LINETTY: Giocatore apparso decisamente in crescita nelle ultime uscite, dopo il primo gol realizzato in trasferta con il Sassuolo. Dal suo lato partono le principali sortite offensive centrali della squadra, e spesso è proprio il polacco a tentare l’uno-due per mandare in porta il duo d’attacco o provare l’incursione solitaria. Da valutare come possibile terzo-quarto di centrocampo questa giornata, specie in una partita casalinga tutto sommato abbordabile.

BENALI: Ricordo tutto, infrasettimanale e Benali che dopo un quarto d’ora esce dal campo. Stagione finita, proprio quando era diventato un vero e proprio faro del nostro centrocampo. Ora si torna a Torino, in una situazione per noi complicata, Benali finalmente sembra essersi ripreso dall’infortunio di inizio stagione e nello scorso turno è stato il giocatore che ha percorso più chilometri. Tornerà Cigarini in mezzo al campo, e lui potrà avanzare il suo raggio d’azione. Come ai vecchi tempi insomma.
Noi siamo romantici, ci piace pensare che si possa chiudere il cerchio, quello che due anni fa ci è stato tolto, ora bisogna riprenderselo, e quale emozione più grande di un goal proprio del nostro diez?

BOLOGNA – NAPOLI

ORSOLINI: Piano piano sta riconquistando la condizione fisica, che è troppo importante per un giocatore esplosivo come lui. Non è ancora al top, ma se non avete alternative allettanti potete azzardarlo contro un avversario (Hysaj) non proprio irresistibile.

SVANBERG: Lo svedesino sembra aver trovato la sua collocazione ideale nel centrocampo di Sinisa e il suo rendimento cresce di partita in partita. Sta mostrando ottime cose e fra i due centrali di centrocampo è quello che non disdegna affatto inserimenti e sortite offensive, arrivando spesso alla conclusione. E’ stato anche parecchio sfortunato in zona gol, ma potete schierarlo come quarto nel vostro centrocampo in questo momento, soprattutto se siete in cerca di bonus a sorpresa.

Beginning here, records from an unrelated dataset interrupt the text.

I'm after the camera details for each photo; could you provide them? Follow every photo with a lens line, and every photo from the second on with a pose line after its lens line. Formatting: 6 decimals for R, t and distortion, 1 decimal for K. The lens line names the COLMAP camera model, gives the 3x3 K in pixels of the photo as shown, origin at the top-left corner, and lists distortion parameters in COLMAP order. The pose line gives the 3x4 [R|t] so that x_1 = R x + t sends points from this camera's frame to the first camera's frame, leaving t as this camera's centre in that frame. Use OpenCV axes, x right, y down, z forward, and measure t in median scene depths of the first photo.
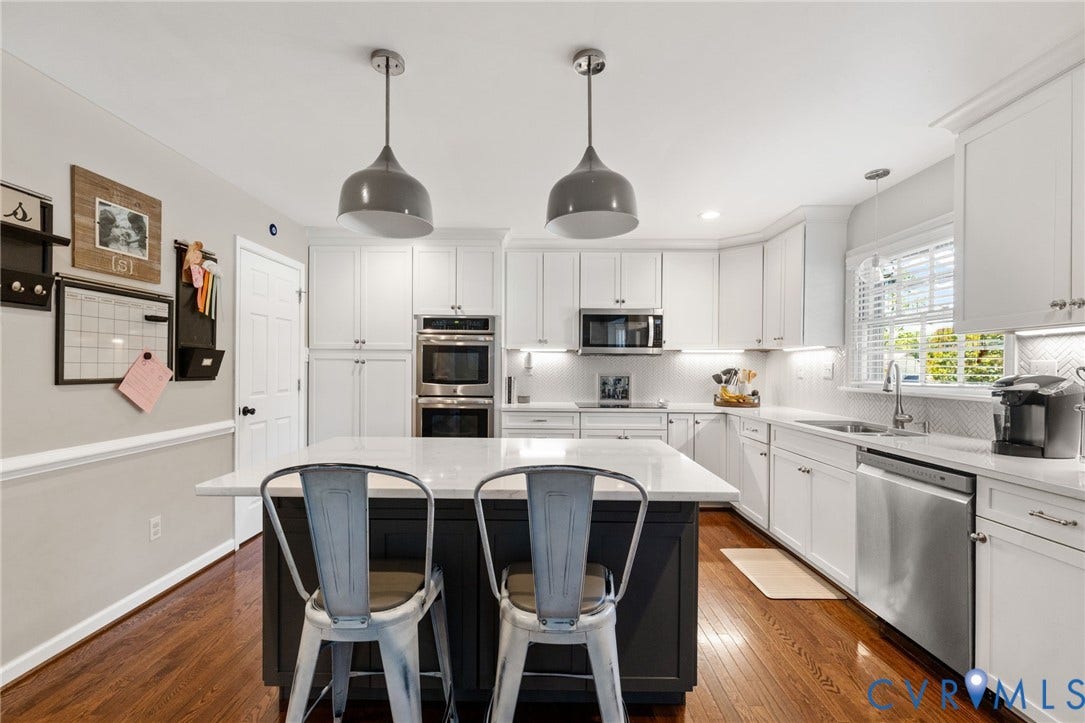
lens RADIAL K [[467.6, 0, 535.2], [0, 467.6, 370.7], [0, 0, 1]] dist [-0.002471, -0.000284]
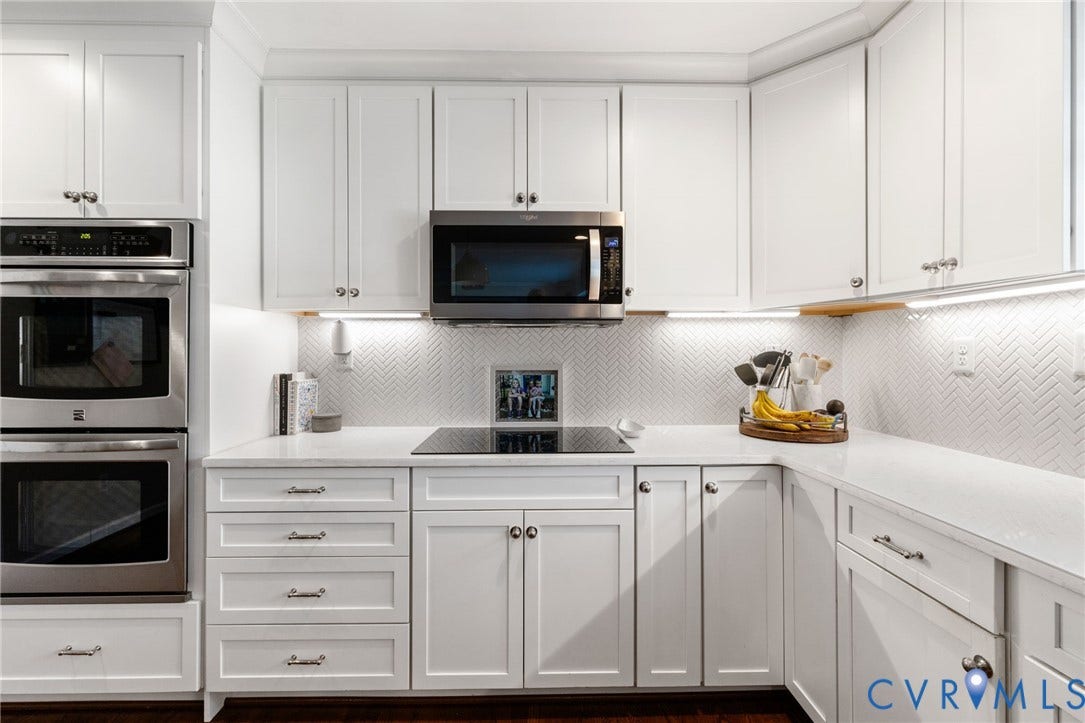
lens RADIAL K [[467.6, 0, 535.5], [0, 467.6, 351.9], [0, 0, 1]] dist [-0.002471, -0.000284]
pose [[0.999448, -0.008254, 0.032174, 0.182387], [0.008565, 0.999918, -0.009532, -0.002088], [-0.032093, 0.009802, 0.999437, 0.591021]]
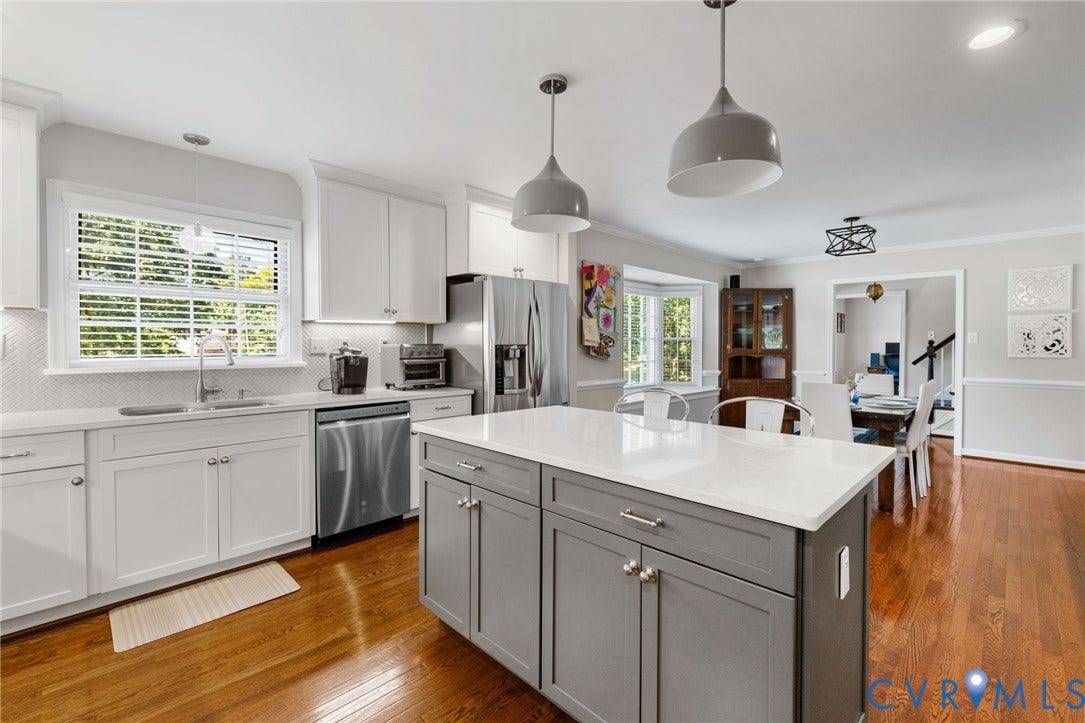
lens RADIAL K [[467.6, 0, 544.9], [0, 467.6, 351.9], [0, 0, 1]] dist [-0.002471, -0.000284]
pose [[-0.715393, -0.017522, 0.698502, -0.301418], [-0.000779, 0.999705, 0.024280, -0.006485], [-0.698722, 0.016826, -0.715196, 0.801999]]
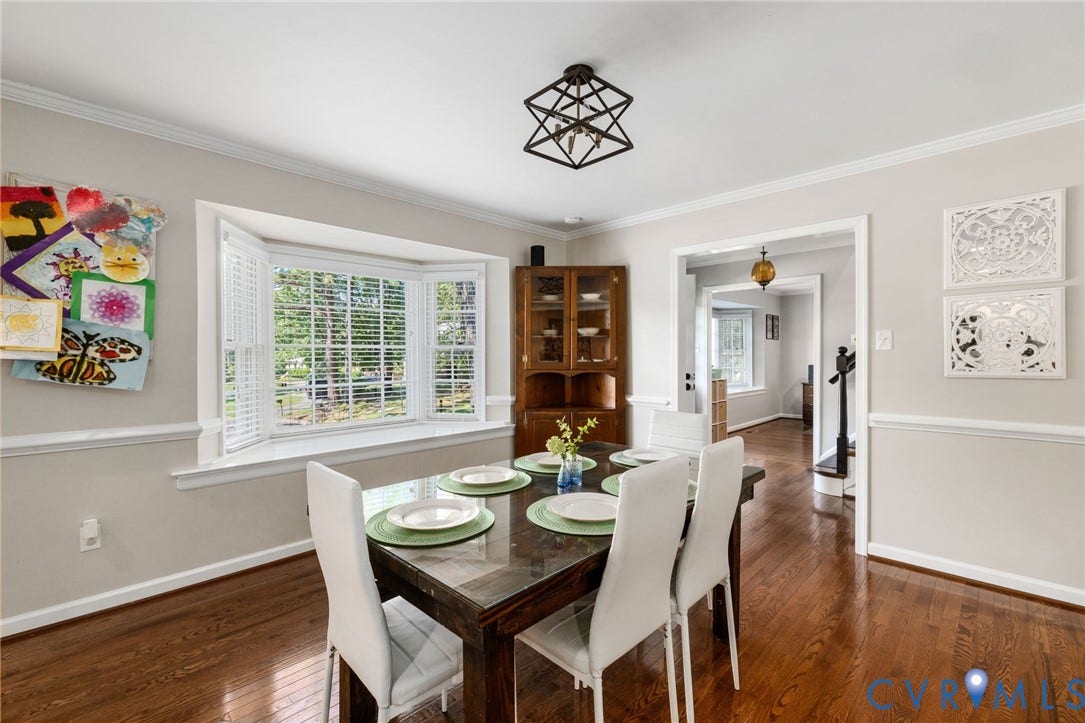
lens RADIAL K [[467.6, 0, 546.2], [0, 467.6, 362.9], [0, 0, 1]] dist [-0.002471, -0.000284]
pose [[-0.722902, -0.010860, 0.690866, -0.361928], [0.004984, 0.999769, 0.020931, 0.001649], [-0.690933, 0.018574, -0.722680, -0.063313]]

MANOLAS: Probabilmente andrà in sofferenza contro gli agili attaccanti felsinei, ma è in questa sezione perché nelle ultime partite è andato davvero vicino al gol sui piazzati e si sta rendendo pericolosissimo in continuazione.

MILAN – VERONA

CALHANOGLU: Dopo aver letteralmente fatto i buchi tra settembre e inizio ottobre, il rendimento del turco, condizionato da un problema alla caviglia rimediato dopo il derby, è calato vistosamente. L’Hellas Verona è una squadra che difende bene, per batterla ci sarà bisogno dell’apporto di tutti, anche del suo. Che sia la volta buona per estrarre il jolly dal mazzo e regalare ai suoi possessori un succulento bonus?

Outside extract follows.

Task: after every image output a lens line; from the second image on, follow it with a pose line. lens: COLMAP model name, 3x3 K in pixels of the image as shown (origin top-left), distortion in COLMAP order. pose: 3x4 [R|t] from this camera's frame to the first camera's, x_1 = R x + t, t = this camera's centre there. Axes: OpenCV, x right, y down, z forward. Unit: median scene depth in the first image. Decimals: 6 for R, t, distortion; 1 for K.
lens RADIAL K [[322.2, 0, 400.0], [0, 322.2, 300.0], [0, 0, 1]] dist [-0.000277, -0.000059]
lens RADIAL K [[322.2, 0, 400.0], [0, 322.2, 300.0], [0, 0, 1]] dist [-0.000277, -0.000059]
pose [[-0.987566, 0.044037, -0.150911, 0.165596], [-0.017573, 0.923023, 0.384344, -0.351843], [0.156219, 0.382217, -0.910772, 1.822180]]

BARAK: E’ vero la doppietta della scorsa giornata l’ha messo in bocca di tutti, specialmente il secondo goal di esterno è un gesto tecnico che riesce a pochi. Ma come l’abbiamo noi gli occhi puntati su di lui, così sarà per gli avversari. Potrebbe avere spazi di manovra molto difficili, ma ciò non toglie che può sempre dire la sua.

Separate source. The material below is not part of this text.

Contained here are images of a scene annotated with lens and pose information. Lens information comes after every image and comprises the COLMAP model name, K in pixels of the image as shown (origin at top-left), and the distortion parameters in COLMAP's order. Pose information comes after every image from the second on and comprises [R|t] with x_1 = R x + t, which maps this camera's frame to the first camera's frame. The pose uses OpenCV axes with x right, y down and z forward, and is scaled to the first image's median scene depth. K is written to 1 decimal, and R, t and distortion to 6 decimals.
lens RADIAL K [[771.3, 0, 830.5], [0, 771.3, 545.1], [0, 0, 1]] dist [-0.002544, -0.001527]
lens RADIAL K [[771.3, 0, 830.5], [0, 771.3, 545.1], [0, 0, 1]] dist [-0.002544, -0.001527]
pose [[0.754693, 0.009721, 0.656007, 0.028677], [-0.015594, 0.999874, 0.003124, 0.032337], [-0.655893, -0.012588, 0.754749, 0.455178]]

ZACCAGNI: La notte porta consiglio, eravamo indecisi se metterlo qui o meno. Abbiamo deciso di si, perchè effettivamente per ora è tra i migliori (se non il migliore) in squadra. Zac è in formissima, il lavoro che fa in squadra è unico. Infatti le sue caratteristiche sono particolari, perché nonostante non sia un gran finalizzatore, la sua posizione offensiva è quella che crea più problemi agli avversari. Bravo nel dribbling stretto e con un ottima visione offensiva, sa creare e trovare spazi per i compagni. Infatti abbiamo sottolineato che tende a giocare più per i compagni che per se stesso, e quello che ci aspettiamo è l’ennesimo voto positivo con possibilità anche di un bonus (più probabile un assist che un goal).